#### [Work to complete]
Restate the listing exactly.

#### [Records supplied]
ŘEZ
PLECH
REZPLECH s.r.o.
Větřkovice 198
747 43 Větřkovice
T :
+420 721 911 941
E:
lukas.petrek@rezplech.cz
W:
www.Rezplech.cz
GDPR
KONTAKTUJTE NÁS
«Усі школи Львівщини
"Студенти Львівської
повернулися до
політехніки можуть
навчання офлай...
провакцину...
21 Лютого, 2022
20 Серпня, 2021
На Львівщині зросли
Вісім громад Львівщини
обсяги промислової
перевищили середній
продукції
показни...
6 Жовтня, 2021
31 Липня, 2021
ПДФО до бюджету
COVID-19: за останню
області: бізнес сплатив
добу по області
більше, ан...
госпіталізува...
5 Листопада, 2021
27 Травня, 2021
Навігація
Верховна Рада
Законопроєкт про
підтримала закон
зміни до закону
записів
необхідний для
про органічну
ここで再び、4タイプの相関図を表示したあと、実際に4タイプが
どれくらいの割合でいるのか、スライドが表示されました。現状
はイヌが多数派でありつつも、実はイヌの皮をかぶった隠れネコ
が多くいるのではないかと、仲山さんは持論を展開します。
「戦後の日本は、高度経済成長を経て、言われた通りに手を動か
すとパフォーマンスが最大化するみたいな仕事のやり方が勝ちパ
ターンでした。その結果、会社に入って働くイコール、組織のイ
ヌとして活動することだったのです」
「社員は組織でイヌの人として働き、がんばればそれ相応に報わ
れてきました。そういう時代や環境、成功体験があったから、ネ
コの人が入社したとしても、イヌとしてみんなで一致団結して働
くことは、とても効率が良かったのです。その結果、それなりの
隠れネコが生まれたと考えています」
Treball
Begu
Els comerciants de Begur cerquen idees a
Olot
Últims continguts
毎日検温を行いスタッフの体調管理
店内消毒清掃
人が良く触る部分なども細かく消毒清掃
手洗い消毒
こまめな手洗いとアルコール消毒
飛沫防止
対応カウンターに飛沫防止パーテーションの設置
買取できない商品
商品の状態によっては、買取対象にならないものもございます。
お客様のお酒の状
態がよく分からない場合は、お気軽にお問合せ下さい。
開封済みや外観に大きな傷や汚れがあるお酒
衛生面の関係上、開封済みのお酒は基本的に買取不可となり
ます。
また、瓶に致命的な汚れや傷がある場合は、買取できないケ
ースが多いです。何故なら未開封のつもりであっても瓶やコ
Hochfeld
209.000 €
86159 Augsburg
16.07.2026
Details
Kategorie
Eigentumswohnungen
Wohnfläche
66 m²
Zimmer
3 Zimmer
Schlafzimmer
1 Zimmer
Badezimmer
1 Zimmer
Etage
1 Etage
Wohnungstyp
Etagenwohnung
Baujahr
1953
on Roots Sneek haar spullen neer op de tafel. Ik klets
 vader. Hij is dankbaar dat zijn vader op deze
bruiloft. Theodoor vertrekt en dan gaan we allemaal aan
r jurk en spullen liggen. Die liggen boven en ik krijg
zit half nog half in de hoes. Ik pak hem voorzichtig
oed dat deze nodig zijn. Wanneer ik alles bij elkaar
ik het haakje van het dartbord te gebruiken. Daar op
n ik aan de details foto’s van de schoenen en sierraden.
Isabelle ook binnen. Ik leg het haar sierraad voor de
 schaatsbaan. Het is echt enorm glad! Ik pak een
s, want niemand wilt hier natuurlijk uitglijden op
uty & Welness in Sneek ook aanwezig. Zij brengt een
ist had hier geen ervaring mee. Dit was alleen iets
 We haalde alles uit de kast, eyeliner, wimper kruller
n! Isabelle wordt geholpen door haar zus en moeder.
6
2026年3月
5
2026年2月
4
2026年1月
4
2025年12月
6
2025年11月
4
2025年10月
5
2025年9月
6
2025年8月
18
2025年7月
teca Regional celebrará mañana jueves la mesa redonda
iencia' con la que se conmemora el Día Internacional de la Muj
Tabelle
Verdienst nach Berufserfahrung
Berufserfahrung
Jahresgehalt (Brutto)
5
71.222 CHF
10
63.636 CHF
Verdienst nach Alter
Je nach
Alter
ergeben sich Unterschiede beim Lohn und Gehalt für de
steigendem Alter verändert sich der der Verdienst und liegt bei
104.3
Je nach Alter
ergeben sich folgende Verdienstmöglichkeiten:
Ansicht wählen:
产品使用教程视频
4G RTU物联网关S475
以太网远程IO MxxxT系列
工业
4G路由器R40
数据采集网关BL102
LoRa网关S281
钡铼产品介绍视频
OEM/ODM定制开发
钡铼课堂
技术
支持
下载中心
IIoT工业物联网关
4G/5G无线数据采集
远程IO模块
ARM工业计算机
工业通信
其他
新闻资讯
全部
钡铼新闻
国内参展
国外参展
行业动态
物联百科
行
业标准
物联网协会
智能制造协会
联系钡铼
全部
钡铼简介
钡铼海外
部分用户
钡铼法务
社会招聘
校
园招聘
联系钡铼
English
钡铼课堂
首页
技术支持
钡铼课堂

#### [Reply to the exercise]
ŘEZ
PLECH
REZPLECH s.r.o.
Větřkovice 198
747 43 Větřkovice
T :
+420 721 911 941
E:
lukas.petrek@rezplech.cz
W:
www.Rezplech.cz
GDPR
KONTAKTUJTE NÁS
«Усі школи Львівщини
"Студенти Львівської
повернулися до
політехніки можуть
навчання офлай...
провакцину...
21 Лютого, 2022
20 Серпня, 2021
На Львівщині зросли
Вісім громад Львівщини
обсяги промислової
перевищили середній
продукції
показни...
6 Жовтня, 2021
31 Липня, 2021
ПДФО до бюджету
COVID-19: за останню
області: бізнес сплатив
добу по області
більше, ан...
госпіталізува...
5 Листопада, 2021
27 Травня, 2021
Навігація
Верховна Рада
Законопроєкт про
підтримала закон
зміни до закону
записів
необхідний для
про органічну
ここで再び、4タイプの相関図を表示したあと、実際に4タイプが
どれくらいの割合でいるのか、スライドが表示されました。現状
はイヌが多数派でありつつも、実はイヌの皮をかぶった隠れネコ
が多くいるのではないかと、仲山さんは持論を展開します。
「戦後の日本は、高度経済成長を経て、言われた通りに手を動か
すとパフォーマンスが最大化するみたいな仕事のやり方が勝ちパ
ターンでした。その結果、会社に入って働くイコール、組織のイ
ヌとして活動することだったのです」
「社員は組織でイヌの人として働き、がんばればそれ相応に報わ
れてきました。そういう時代や環境、成功体験があったから、ネ
コの人が入社したとしても、イヌとしてみんなで一致団結して働
くことは、とても効率が良かったのです。その結果、それなりの
隠れネコが生まれたと考えています」
Treball
Begu
Els comerciants de Begur cerquen idees a
Olot
Últims continguts
毎日検温を行いスタッフの体調管理
店内消毒清掃
人が良く触る部分なども細かく消毒清掃
手洗い消毒
こまめな手洗いとアルコール消毒
飛沫防止
対応カウンターに飛沫防止パーテーションの設置
買取できない商品
商品の状態によっては、買取対象にならないものもございます。
お客様のお酒の状
態がよく分からない場合は、お気軽にお問合せ下さい。
開封済みや外観に大きな傷や汚れがあるお酒
衛生面の関係上、開封済みのお酒は基本的に買取不可となり
ます。
また、瓶に致命的な汚れや傷がある場合は、買取できないケ
ースが多いです。何故なら未開封のつもりであっても瓶やコ
Hochfeld
209.000 €
86159 Augsburg
16.07.2026
Details
Kategorie
Eigentumswohnungen
Wohnfläche
66 m²
Zimmer
3 Zimmer
Schlafzimmer
1 Zimmer
Badezimmer
1 Zimmer
Etage
1 Etage
Wohnungstyp
Etagenwohnung
Baujahr
1953
on Roots Sneek haar spullen neer op de tafel. Ik klets
 vader. Hij is dankbaar dat zijn vader op deze
bruiloft. Theodoor vertrekt en dan gaan we allemaal aan
r jurk en spullen liggen. Die liggen boven en ik krijg
zit half nog half in de hoes. Ik pak hem voorzichtig
oed dat deze nodig zijn. Wanneer ik alles bij elkaar
ik het haakje van het dartbord te gebruiken. Daar op
n ik aan de details foto’s van de schoenen en sierraden.
Isabelle ook binnen. Ik leg het haar sierraad voor de
 schaatsbaan. Het is echt enorm glad! Ik pak een
s, want niemand wilt hier natuurlijk uitglijden op
uty & Welness in Sneek ook aanwezig. Zij brengt een
ist had hier geen ervaring mee. Dit was alleen iets
 We haalde alles uit de kast, eyeliner, wimper kruller
n! Isabelle wordt geholpen door haar zus en moeder.
6
2026年3月
5
2026年2月
4
2026年1月
4
2025年12月
6
2025年11月
4
2025年10月
5
2025年9月
6
2025年8月
18
2025年7月
teca Regional celebrará mañana jueves la mesa redonda
iencia' con la que se conmemora el Día Internacional de la Muj
Tabelle
Verdienst nach Berufserfahrung
Berufserfahrung
Jahresgehalt (Brutto)
5
71.222 CHF
10
63.636 CHF
Verdienst nach Alter
Je nach
Alter
ergeben sich Unterschiede beim Lohn und Gehalt für de
steigendem Alter verändert sich der der Verdienst und liegt bei
104.3
Je nach Alter
ergeben sich folgende Verdienstmöglichkeiten:
Ansicht wählen:
产品使用教程视频
4G RTU物联网关S475
以太网远程IO MxxxT系列
工业
4G路由器R40
数据采集网关BL102
LoRa网关S281
钡铼产品介绍视频
OEM/ODM定制开发
钡铼课堂
技术
支持
下载中心
IIoT工业物联网关
4G/5G无线数据采集
远程IO模块
ARM工业计算机
工业通信
其他
新闻资讯
全部
钡铼新闻
国内参展
国外参展
行业动态
物联百科
行
业标准
物联网协会
智能制造协会
联系钡铼
全部
钡铼简介
钡铼海外
部分用户
钡铼法务
社会招聘
校
园招聘
联系钡铼
English
钡铼课堂
首页
技术支持
钡铼课堂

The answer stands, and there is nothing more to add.